Jule and George often played guitar for the local square dances that were held regularly on Saturday nights at Stanley Wahab’s dance hall, “The Spanish Casino.” They had played their last gig. In the morning Jule was to board the mail boat on his way to serve in the Navy; George was bound for service in the Army . It was almost midnight when they left the dance hall.

Through the deep, soft sand they trudged, carrying their instruments. Once on the road towards the old Howard cemetery, and not too far from their homes, Jule and George stopped. Jule had written new introductory verses (and slightly adapted the words) to “I’ll Be Back in a Year, Little Darlin’.” The boys decided this would be as good a place as any to try them out. Standing in the middle of the lane, with guitars in hand, they struck up the tune and sang out loud and clear:

“There were two little boys used to go to school,

One was named George, and the other was named Jule.

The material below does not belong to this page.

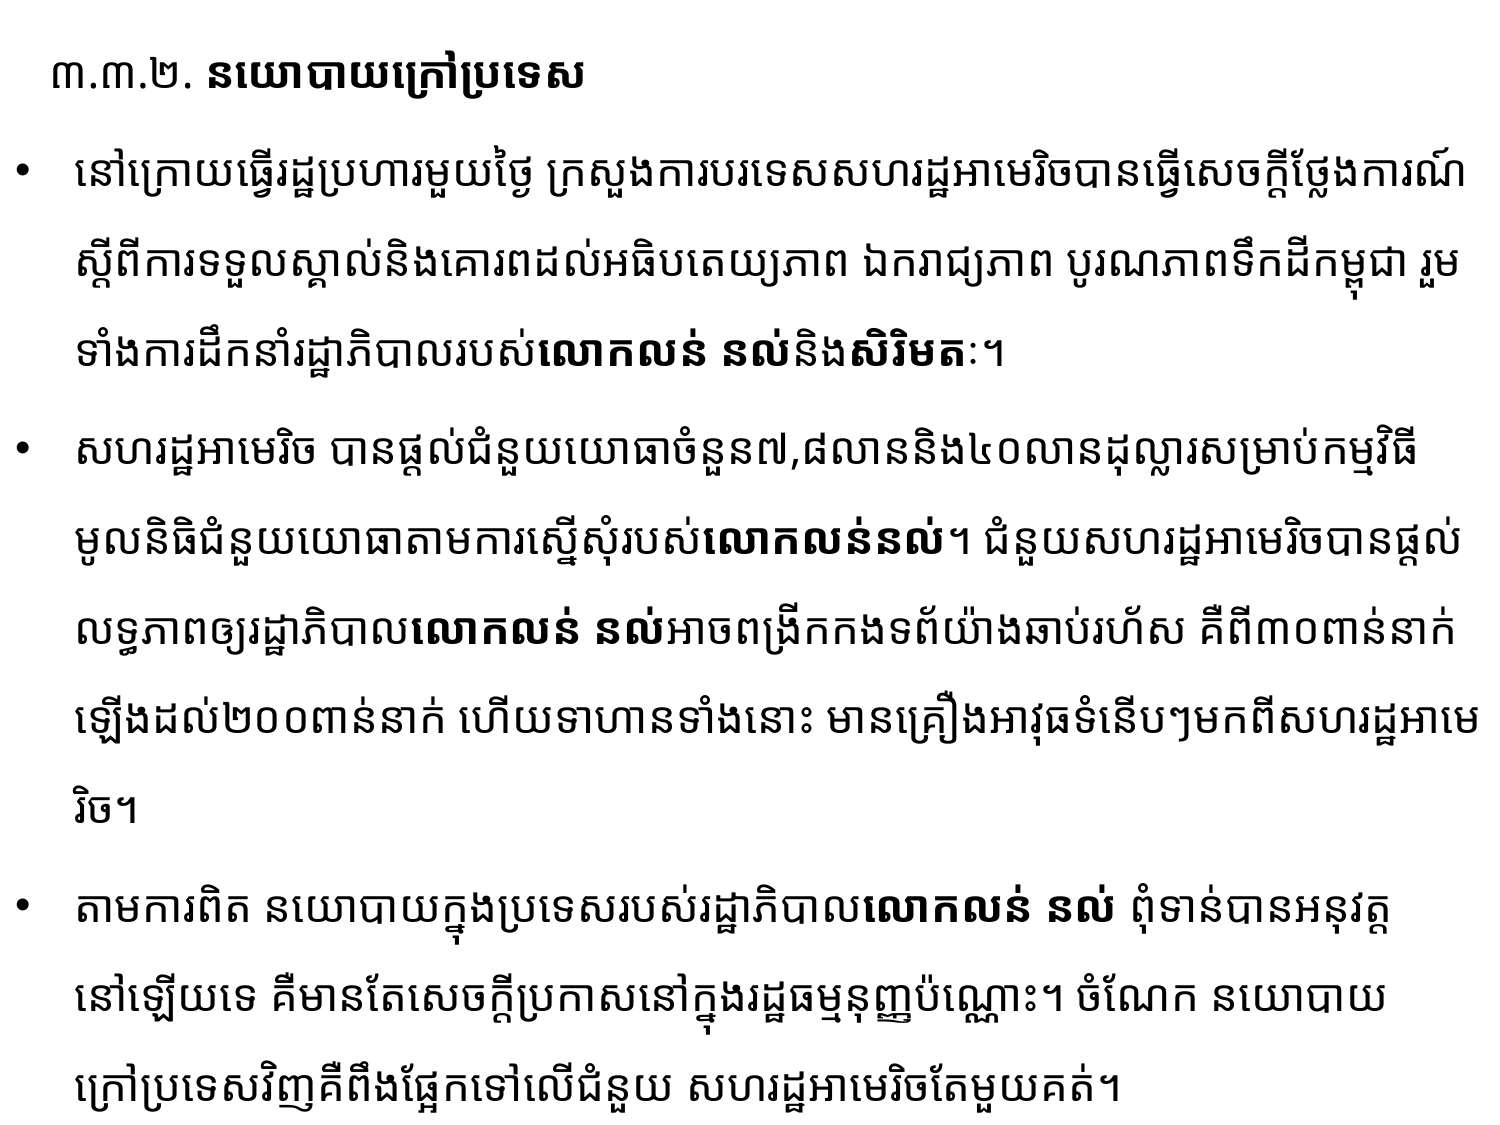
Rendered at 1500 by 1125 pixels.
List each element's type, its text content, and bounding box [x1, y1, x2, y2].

list ​​​ ៣.៣.២. នយោបាយ​ក្រៅប្រទេស នៅក្រោយធ្វើរដ្ឋប្រហារមួយថ្ងៃ ក្រសួងការបរទេសសហរដ្ឋអាមេរិច​បានធ្វើសេចក្តីថ្លែងការណ៍ស្តីពីការ​ទទួលស្គាល់និងគោរពដល់អធិបតេយ្យភាព ឯករាជ្យភាព បូរណភាពទឹកដីកម្ពុជា រួមទាំងការដឹកនាំ​រដ្ឋា​ភិបាល​របស់លោកលន់ នល់និងសិរិមតៈ។ សហរដ្ឋអាមេរិច បានផ្ដល់ជំនួយយោធាចំនួន៧,៨លាននិង៤០លានដុល្លារ​សម្រាប់កម្មវិធីមូលនិធិជំនួយយោធាតាមការស្នើសុំរបស់លោកលន់នល់។ ជំនួយសហរដ្ឋអាមេរិចបានផ្តល់​លទ្ធ​ភាពឲ្យរដ្ឋាភិបាលលោកលន់ នល់អាចពង្រីកកងទព័យ៉ាងឆាប់រហ័ស គឺពី៣០ពាន់នាក់ឡើងដល់២០០ពាន់នាក់ ហើយទាហានទាំងនោះ មានគ្រឿងអាវុធទំនើបៗមកពីសហរដ្ឋអាមេរិច។ តាមការពិត នយោបាយក្នុងប្រទេសរបស់រដ្ឋាភិបាលលោកលន់ នល់ ពុំទាន់បានអនុវត្តនៅឡើយទេ គឺ​មានតែសេចក្តីប្រកាសនៅក្នុងរដ្ឋធម្មនុញ្ញប៉ណ្ណោះ។ ចំណែក​ នយោបាយក្រៅប្រទេសវិញ​គឺពឹងផ្អែកទៅ​លើជំនួយ​ សហរដ្ឋអាមេរិចតែមួយគត់។ [0, 0, 1500, 1125]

Jule said to George, ‘Get up and put your brogans on,

And then let’s sing this farewell song;

And this is the way it goes:’

We’ll be back in a year little darlin’,

Uncle Sam has called us both and we must go,

We’ll be back, don’t you fear, little darlin’

You’ll be proud of your soldier boys we know.

We’ll do our best each day for the good old U.S.A.

And we’ll keep old glory waving high.

We’ll be back in a year little darlin’,

Don’t you worry darlin’, don’t you cry.”

According to George, Jule would “bear down on it” and stomp his foot in time to the music.

Nancy Williams, who was accustomed to retiring early in the evening, lived not a stone’s throw from where Jule and George stopped to sing and play. Just as the performance was ending she raised her window and, nightgown fluttering in the wind, called out for anyone to hear, “The only damn thing I hope is that it’ll be longer than a year.”